◆ **TEXT SECTION**
____

Hello all.
I have this script, which scraps the categories from a website (this is being done legally) and sticks them into an array for me. The array goes something like this:
Key
Cat
Key
Sub-Cat
Key
Sub-Cat
etc...
What I need to do is to make this array unique. To make sure that I am getting all of the categories, I am searching by vowels. Most words have more than one vowel, hence the duplicates.
I have tried a couple things to do this myself, but it just doesn't want to work right. Anyways, on to the good stuff ... the script and the output.
<?php
$ch = curl_init("http://www.REMOVED.com/home.asp?searchstr=a");
curl_setopt($ch, CURLOPT_COOKIEFILE, 'cookies.txt');
curl_setopt($ch, CURLOPT_RETURNTRANSFER, 1);
$data = curl_exec($ch);
curl_close($ch);
$ch = curl_init("http://www.REMOVED.com/home.asp?searchstr=e");
curl_setopt($ch, CURLOPT_COOKIEFILE, 'cookies.txt');
curl_setopt($ch, CURLOPT_RETURNTRANSFER, 1);
$data .= curl_exec($ch);
curl_close($ch);
$ch = curl_init("http://www.REMOVED.com/home.asp?searchstr=i");
curl_setopt($ch, CURLOPT_COOKIEFILE, 'cookies.txt');
curl_setopt($ch, CURLOPT_RETURNTRANSFER, 1);
$data .= curl_exec($ch);
curl_close($ch);
$ch = curl_init("http://www.REMOVED.com/home.asp?searchstr=o");
curl_setopt($ch, CURLOPT_COOKIEFILE, 'cookies.txt');
curl_setopt($ch, CURLOPT_RETURNTRANSFER, 1);
$data .= curl_exec($ch);
curl_close($ch);
$ch = curl_init("http://www.REMOVED.com/home.asp?searchstr=u");
curl_setopt($ch, CURLOPT_COOKIEFILE, 'cookies.txt');
curl_setopt($ch, CURLOPT_RETURNTRANSFER, 1);
$data .= curl_exec($ch);
curl_close($ch);
$ch = curl_init("http://www.REMOVED.com/home.asp?searchstr=y");
curl_setopt($ch, CURLOPT_COOKIEFILE, 'cookies.txt');
curl_setopt($ch, CURLOPT_RETURNTRANSFER, 1);
$data .= curl_exec($ch);
curl_close($ch);
$data = strip_tags($data, '<a>');
$lines = array();
$lines = explode("\n", $data);
foreach($lines as $key => $line){
if(!eregi("^Home", trim($line))){
unset($lines[$key]);
continue;
}
$lines[$key] = eregi_replace("^[^<]*", "", $lines[$key]);
$lines[$key] = explode(">", $lines[$key]);
foreach($lines[$key] as $nkey => $nline){
$lines[$key][$nkey] = eregi_replace("<a(.*)href=", "", $lines[$key][$nkey]);
$lines[$key][$nkey] = eregi_replace("home\.asp\?cid=", "", $lines[$key][$nkey]);
$lines[$key][$nkey] = eregi_replace("\'>", "", $lines[$key][$nkey]);
$lines[$key][$nkey] = strip_tags($lines[$key][$nkey]);
$lines[$key][$nkey] = str_replace("'", "", $lines[$key][$nkey]);
$lines[$key][$nkey] = trim($lines[$key][$nkey]);
if(empty($lines[$key][$nkey])) unset($lines[$key][$nkey]);
}
}
//$lines = array_unique($lines);
/*foreach($lines as $key => $value){
$lines[$key] = array_unique($value);
}*/
echo '<pre>';
print_r($lines);
echo '</pre>';
?>
Here is my output ... well, some of it since there are about 6,000 results returned.

____

◆ **Records from a data source**
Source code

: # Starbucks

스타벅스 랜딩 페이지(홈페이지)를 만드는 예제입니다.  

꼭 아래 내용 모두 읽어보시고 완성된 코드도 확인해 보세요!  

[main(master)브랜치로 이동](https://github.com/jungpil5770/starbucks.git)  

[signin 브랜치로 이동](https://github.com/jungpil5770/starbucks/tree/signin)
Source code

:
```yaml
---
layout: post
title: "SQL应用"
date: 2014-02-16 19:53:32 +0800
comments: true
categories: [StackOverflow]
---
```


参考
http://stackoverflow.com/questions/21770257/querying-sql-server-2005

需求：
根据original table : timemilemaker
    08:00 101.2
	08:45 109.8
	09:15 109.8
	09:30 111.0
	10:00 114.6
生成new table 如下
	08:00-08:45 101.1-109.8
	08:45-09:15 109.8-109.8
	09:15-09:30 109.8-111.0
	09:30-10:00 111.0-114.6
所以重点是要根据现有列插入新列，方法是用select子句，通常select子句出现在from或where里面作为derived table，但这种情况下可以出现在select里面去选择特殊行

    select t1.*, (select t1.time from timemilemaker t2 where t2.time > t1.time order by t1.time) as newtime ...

____

◆ **TASK ITEM A**
Answer these questions about the forum post on scraping categories:
(i) Why does searching by vowels produce duplicate entries?
(ii) Which file does the script set as the cookie file?
(iii) About how many results are returned?
◆ **TASK ITEM B**
From the forum post on scraping categories, quote the passage from "What I need" up to and including "hence the duplicates.".

◆ **YOUR SOLUTION A**
(i) Most words have more than one vowel.
(ii) cookies.txt
(iii) About 6,000.

◆ **YOUR SOLUTION B**
What I need to do is to make this array unique. To make sure that I am getting all of the categories, I am searching by vowels. Most words have more than one vowel, hence the duplicates.